On reproche ces jours-ci aux médias de trop parler d'Haïti. Mais ce qui inquiète Onel, c'est lorsqu'on n'en parlera plus.

«Quand les médias vont quitter le pays, Haïti va connaître de mauvais jours. Ce sera très dangereux pour la population.»

 

Onel est un réfugié haïtien. Un jeune homme de 32 ans au grand sourire timide, qui parle tout doucement en citant des proverbes. Il me raconte qu'il travaillait dans une station de radio en Haïti. Il y organisait des débats à saveur sociopolitique. Ça lui a valu des menaces de mort. Il a dû fuir en 2007. Il a demandé l'asile politique au Canada.

Je l'ai rencontré dans le sous-sol de Projet Refuge à Montréal. C'est là, boulevard Pie-IX, qu'il a été hébergé à son arrivée. Le temps de déposer sa valise, de trouver un emploi et de recommencer sa vie ici, en banlieue d'Haïti.

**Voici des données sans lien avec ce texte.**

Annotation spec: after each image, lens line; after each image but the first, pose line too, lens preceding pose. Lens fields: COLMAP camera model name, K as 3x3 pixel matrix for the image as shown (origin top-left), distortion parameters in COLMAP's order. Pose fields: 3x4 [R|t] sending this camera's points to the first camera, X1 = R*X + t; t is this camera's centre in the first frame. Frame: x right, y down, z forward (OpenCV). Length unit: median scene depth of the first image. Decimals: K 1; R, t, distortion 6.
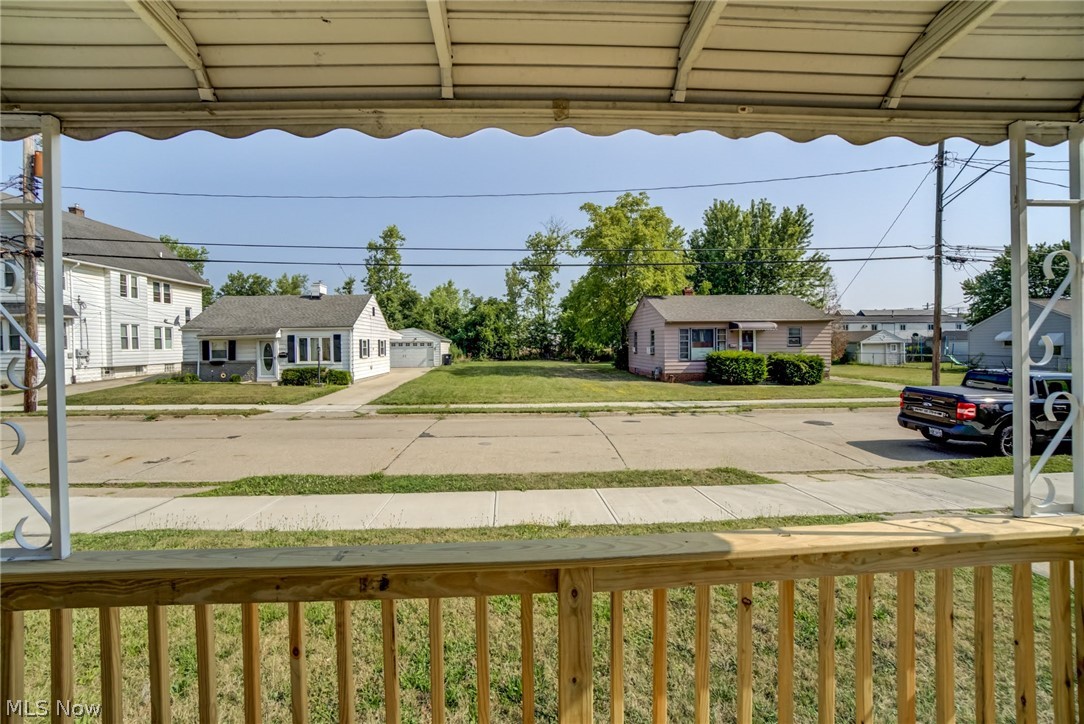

Plus de 10 jours après le séisme, la banlieue est en deuil. Quand Haïti a tremblé, Onel s'est mis à trembler de tout son corps lui aussi. Il a passé cinq jours d'angoisse, sans nouvelles de ses proches. Et puis l'angoisse a cédé la place à une profonde tristesse. Sa famille immédiate est saine et sauve. Mais il a perdu des amis, une partie de son pays. Il a perdu le moral aussi. Quand il regarde son «cher Haïti» à la télé, il pleure. On a beau être exilé, la tristesse suit.

«Ça ne devrait pas être un luxe de sauver des vies», dit Onel, qui déplore que l'on n'ait pu sortir des décombres davantage de survivants. Il y a une tristesse infinie à voir des gens mourir faute de moyens.

En Haïti, Onel a fait des études en sciences juridiques. En plus de la radio, il a travaillé comme enseignant. Ici, il fait du ménage dans une usine la nuit. Il donne aussi un coup de main dans un cabinet d'avocats, comme interprète créole-français. Il travaille parfois 18 heures de suite. Il envoie de l'argent à sa famille restée là-bas. «En Haïti, quand on prépare quelque chose à manger, on pense au voisin et on lui envoie un plat. On est soudé ensemble.»

Malgré les nuits passées à l'usine, Onel ne se plaint pas de sa vie d'exilé. Être en vie, c'est déjà pas mal. Ce qui ne l'empêche pas d'avoir des rêves.

On a parlé de l'écrivain Dany Laferrière. Lui aussi, alors qu'il était jeune journaliste en exil à Montréal, a dû faire du ménage la nuit à l'aéroport de Montréal. Onel aimerait bien le rencontrer un jour. Pour un exilé haïtien, Laferrière, ce n'est pas qu'un grand écrivain. C'est avant tout l'espoir. L'espoir qui fait vivre.

Onel n'a que de bons mots pour la société qui l'a accueilli. «L'homme éclairé n'a pas de patrie», dit-il. Il trouve les gens d'ici forts et compréhensifs. Mais il en appelle à l'humanité du gouvernement canadien. Il souhaiterait que les dossiers des demandeurs d'asile haïtiens, laissés pour compte dans l'élan de générosité post-séisme, soient traités avec une certaine souplesse. «Ça laisse de la tristesse de voir qu'on n'a pas pu faire venir des membres de notre famille. Si les autres n'avancent pas, c'est comme si moi, je n'avançais pas.»

L'espoir fait vivre, répète Onel. Il aimerait retourner à l'université. Peut-être en communication. Ou en droit. Ou encore en enseignement. Il croit plus que tout en l'éducation. Étudier pour participer au développement de son pays d'origine. «Oui, Haïti peut s'en sortir et doit s'en sortir. C'est un peuple qui veut vivre. C'est la première république noire. Nous avons été la perle des Antilles, même si, de nos jours, on semble être devenus la perte des Antilles.»

Pour Onel, Haïti n'est pas un pays pauvre. «Nous sommes un pays riche, mais nous n'avons pas pu mettre en valeur nos richesses...Il faut une vision pour Haïti.»

L'aide internationale est essentielle. Mais il faudra surtout mettre à contribution les cerveaux haïtiens, dit-il. «Le jour où nous, les Haïtiens, nous arriverons à comprendre que nous avons vraiment un peuple fort, on va s'en sortir.»

L'espoir fait vivre, répète Onel. «Peut-être qu'un jour, Haïti sera un paradis terrestre. C'est un si beau pays...Il faut le reconstruire avec tous ceux qui veulent pleurer avec nous.»